The general secretary of Libya’s opposition Transitional National Council (TNC) says rebels will soon launch an offensive to take over the capital Tripoli, as pressure mounts on Moammar Gadhafi to step down.

Abdul Karim said the rebels will continue with their main objective, which he said, is to liberate Libyans from Gadhafi’s dictatorship.

“We believe now that the circle has started to be tightened around the Gadhafi forces in Tripoli. [Since] this is the main capital, we expect a big battle there, very shortly,” he said.

In a defiant speech broadcast on state television following increased NATO airstrikes, Gadhafi said Libyans will not surrender and will stay in their country until the end. But, Karim predicted victory for the opposition.

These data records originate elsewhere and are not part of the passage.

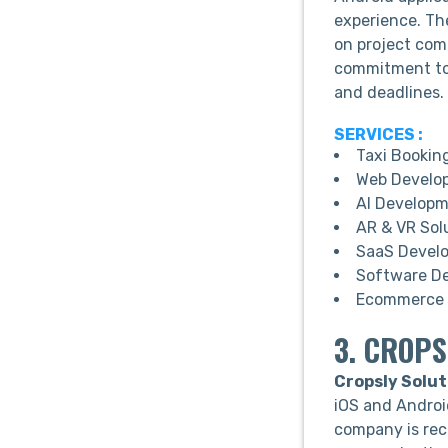
experience. Th
on project comp
commitment to 
and deadlines.
SERVICES :
Taxi Bookin
Web Develo
AI Develop
AR & VR Sol
SaaS Devel
Software D
Ecommerce 
3. CROPS
Cropsly Solut
iOS and Androi
company is rec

“We have gained freedom in most parts of Libya and we will do our best to liberate Tripoli, either to win or to die,” said Karim.

The opposition leader added that the incessant NATO airstrikes are helping the rebels to liberate and to protect Libyans who, he said, have often come under attacks from Gadhafi loyalists.

Karim expressed concerns about the atrocities allegedly committed by pro-Gadhafi forces.

“We received many reports about thousands of mercenaries he [Gadhafi] brought from some African countries, which he has equipped,” Karim said. “But, we are sure that finally, we will win.”

Meanwhile, NATO says it is committed to its military campaign against forces loyal to Moammar Gadhafi and is preparing for a Libya without the authoritarian leader.

NATO Secretary-General Anders Fogh Rasmussen said Wednesday after a meeting of alliance defense ministers in Brussels that Gadhafi's departure is no longer a question of “if” he goes, but rather “when” he goes.